Just update the claim. If it came down to it, the court or DWP won’t pay attention to the sob story (not to be horrible- but it wouldn’t prevent them from following the law)

Yes agree with this. In the nicest and most gentle way.

I fucked up a few years back whereby my
partner left the family home due to personal reasons ( which I won’t go into ).
A few months after I had started claiming, he returned. I stopped the claim but even so - the DWP investigated.

Fortunately - I was able to provide concrete evidence ( medical and police reports/ solicitor letters etc ) and they were satisfied with that and that was the end of it.

Update the claim now. They’ll find out otherwise because they always do.

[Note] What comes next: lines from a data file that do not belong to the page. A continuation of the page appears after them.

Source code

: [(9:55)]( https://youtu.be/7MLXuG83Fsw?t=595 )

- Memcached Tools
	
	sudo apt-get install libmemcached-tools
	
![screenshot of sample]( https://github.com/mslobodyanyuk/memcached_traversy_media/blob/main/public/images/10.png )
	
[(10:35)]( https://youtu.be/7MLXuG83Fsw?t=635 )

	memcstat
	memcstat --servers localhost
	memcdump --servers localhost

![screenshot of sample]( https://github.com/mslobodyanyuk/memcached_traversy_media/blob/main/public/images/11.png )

Laurenjessicax · 29/08/2023 06:38

I worked with someone in a similar situation so we did a bit of research. From what we found if he can prove he has a separate address such as paying a bill towards another household where he officially lives then he can stay at yours without it effecting UC. If you were to be reported and found to be claiming benefit fraud then they'll stop all benefits and could ban you from claiming certain benefits for a few years and make you pay it back. Which in your circumstance would be a huge problem let's say you had to pay back all the money then they ban you from certain benefits for 3 years and he then leaves. I've never heard it actually happening to anyone most likely get a slap on the wrist and a fine you pay back monthly. But I think if I was you I'd ask him to leave or contribute to the bills. I do think this makes it hard for single parents the lady I worked with worked 2 days a week due to being a full time single parent and was with a man for a year but was always conscious of how much he stayed over and when they talked about moving in she had to basically sit down with him and say if we move in together the only money I have is my wage which will just cover the rent so he would have to pay the bills, for childcare and for her and her daughter to live which is a big ask luckily he was a nice guy and was happy to do so.

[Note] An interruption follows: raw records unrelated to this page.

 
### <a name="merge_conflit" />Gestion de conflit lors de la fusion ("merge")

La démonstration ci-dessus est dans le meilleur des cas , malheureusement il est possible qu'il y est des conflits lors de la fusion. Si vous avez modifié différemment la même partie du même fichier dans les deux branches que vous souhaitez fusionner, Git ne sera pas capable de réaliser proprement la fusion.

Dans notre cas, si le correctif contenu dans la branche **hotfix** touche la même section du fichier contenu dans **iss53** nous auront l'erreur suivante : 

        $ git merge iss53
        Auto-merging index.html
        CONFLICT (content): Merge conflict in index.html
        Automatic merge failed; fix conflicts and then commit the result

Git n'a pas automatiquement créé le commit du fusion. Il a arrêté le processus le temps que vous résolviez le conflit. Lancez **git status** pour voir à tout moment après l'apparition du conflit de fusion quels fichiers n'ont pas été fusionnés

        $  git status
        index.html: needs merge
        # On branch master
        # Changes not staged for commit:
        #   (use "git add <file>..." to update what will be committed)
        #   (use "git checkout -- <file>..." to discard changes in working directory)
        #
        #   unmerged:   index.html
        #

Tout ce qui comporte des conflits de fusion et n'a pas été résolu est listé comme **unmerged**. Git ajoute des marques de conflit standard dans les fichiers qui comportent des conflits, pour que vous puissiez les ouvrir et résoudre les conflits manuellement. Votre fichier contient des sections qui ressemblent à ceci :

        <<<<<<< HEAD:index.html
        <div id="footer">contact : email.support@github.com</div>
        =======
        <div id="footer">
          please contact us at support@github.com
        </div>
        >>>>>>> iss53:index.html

Runningonjammiedodgers · 29/08/2023 07:00

Tell him to leave, for many many reasons, say nothing to the DWP. They are unlikely to find out. Stop beating yourself up.

ProfessorInkling · 29/08/2023 07:01

Oh stop. Kick him out and move on. Don’t make yourself even more vulnerable.

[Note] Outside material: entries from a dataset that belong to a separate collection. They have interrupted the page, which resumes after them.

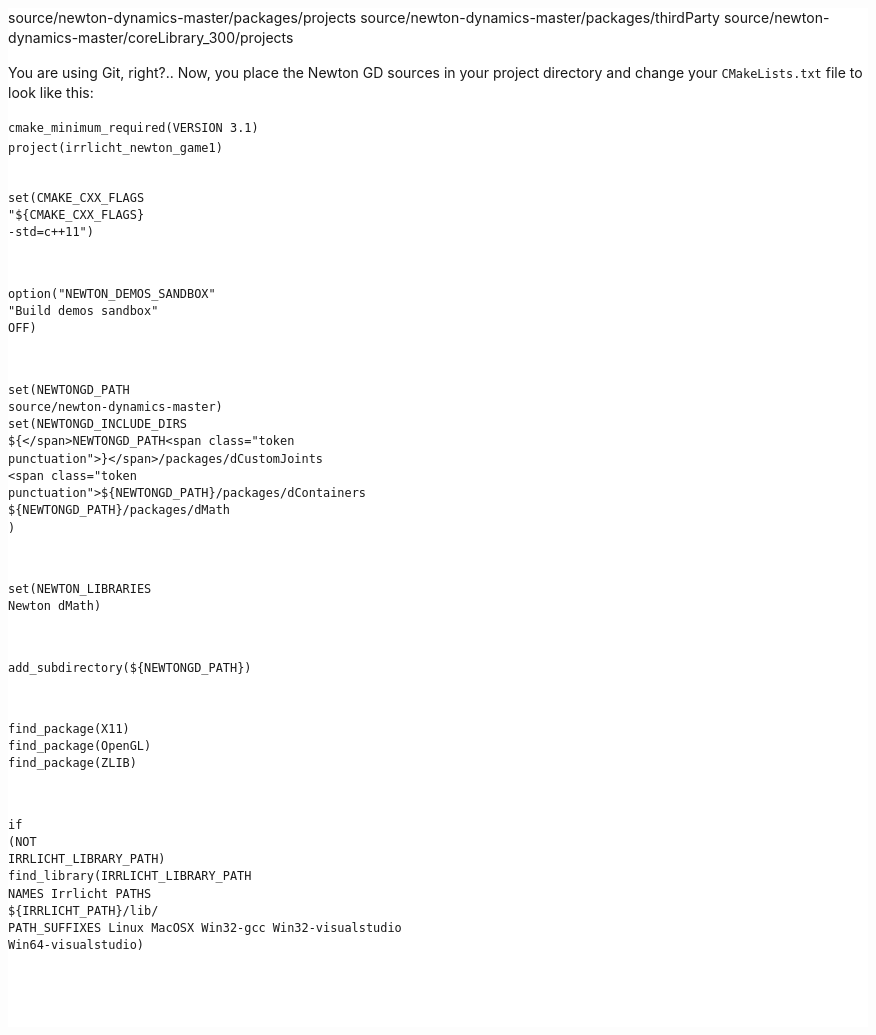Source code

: source/newton-dynamics-master/packages/projects
source/newton-dynamics-master/packages/thirdParty
source/newton-dynamics-master/coreLibrary_300/projects
</code></pre>
<p>You are using Git, right?.. Now, you place the Newton GD sources in your project directory and change
your <code>CMakeLists.txt</code> file to look like this:</p>
<pre><code class="language-cmake"><span class="token keyword">cmake_minimum_required</span><span class="token punctuation">(</span><span class="token property">VERSION</span> <span class="token number">3.1</span><span class="token punctuation">)</span>
<span class="token keyword">project</span><span class="token punctuation">(</span>irrlicht_newton_game1<span class="token punctuation">)</span>

<span class="token keyword">set</span><span class="token punctuation">(</span><span class="token variable">CMAKE_CXX_FLAGS</span> <span class="token string">"<span class="token interpolation"><span class="token punctuation">${</span><span class="token variable">CMAKE_CXX_FLAGS</span><span class="token punctuation">}</span></span> -std=c++11"</span><span class="token punctuation">)</span>

<span class="token keyword">option</span><span class="token punctuation">(</span><span class="token string">"NEWTON_DEMOS_SANDBOX"</span> <span class="token string">"Build demos sandbox"</span> <span class="token boolean">OFF</span><span class="token punctuation">)</span>

<span class="token keyword">set</span><span class="token punctuation">(</span>NEWTONGD_PATH source/newton-dynamics-master<span class="token punctuation">)</span>
<span class="token keyword">set</span><span class="token punctuation">(</span>NEWTONGD_INCLUDE_DIRS
        <span class="token punctuation">${</span>NEWTONGD_PATH<span class="token punctuation">}</span>/packages/dCustomJoints
        <span class="token punctuation">${</span>NEWTONGD_PATH<span class="token punctuation">}</span>/packages/dContainers
        <span class="token punctuation">${</span>NEWTONGD_PATH<span class="token punctuation">}</span>/packages/dMath
        <span class="token punctuation">)</span>

<span class="token keyword">set</span><span class="token punctuation">(</span>NEWTON_LIBRARIES Newton dMath<span class="token punctuation">)</span>

<span class="token keyword">add_subdirectory</span><span class="token punctuation">(</span><span class="token punctuation">${</span>NEWTONGD_PATH<span class="token punctuation">}</span><span class="token punctuation">)</span>

<span class="token keyword">find_package</span><span class="token punctuation">(</span>X11<span class="token punctuation">)</span>
<span class="token keyword">find_package</span><span class="token punctuation">(</span>OpenGL<span class="token punctuation">)</span>
<span class="token keyword">find_package</span><span class="token punctuation">(</span>ZLIB<span class="token punctuation">)</span>

<span class="token keyword">if</span> <span class="token punctuation">(</span><span class="token operator">NOT</span> IRRLICHT_LIBRARY_PATH<span class="token punctuation">)</span>
    <span class="token keyword">find_library</span><span class="token punctuation">(</span>IRRLICHT_LIBRARY_PATH
            NAMES Irrlicht
            PATHS <span class="token punctuation">${</span>IRRLICHT_PATH<span class="token punctuation">}</span>/lib/
            PATH_SUFFIXES Linux MacOSX Win32-gcc Win32-visualstudio Win64-visualstudio<span class="token punctuation">)</span>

Tgirl19 · 29/08/2023 07:02

I think you are over thinking this.

Just ring or go into your online portal today to update the claim and say he moved in last week.

Unfortunately, if you are honest they will investigate.

Chalk it up to experience, move on and don’t let it happen again. You will feel better when the updated claim comes through. If he can’t pay his way after the claim comes through then it’s time for him to leave and you can just readjust the claim again.

Naddd · 29/08/2023 07:02

reallypuzzledoverthis · 29/08/2023 02:19

Alter your claim and say he is there from last week, it’s not right but it’s damage limitation at this point - if you went to prison could he cope with the children or if you had to pay it back can you actually afford to?

She would not go to prison.

Especially as she is the one coming clean

User98866 · 29/08/2023 07:07

Say nothing and kick him out asap. He isn’t your responsibility to house and feed. Your children are and you will manage just fine without him lying around your house and jeopardising your benefits.

Schmokin · 29/08/2023 07:07

You need to seriously calm down and also get some help to start making better life choices for yourself, and I’m not talking about the benefit claim.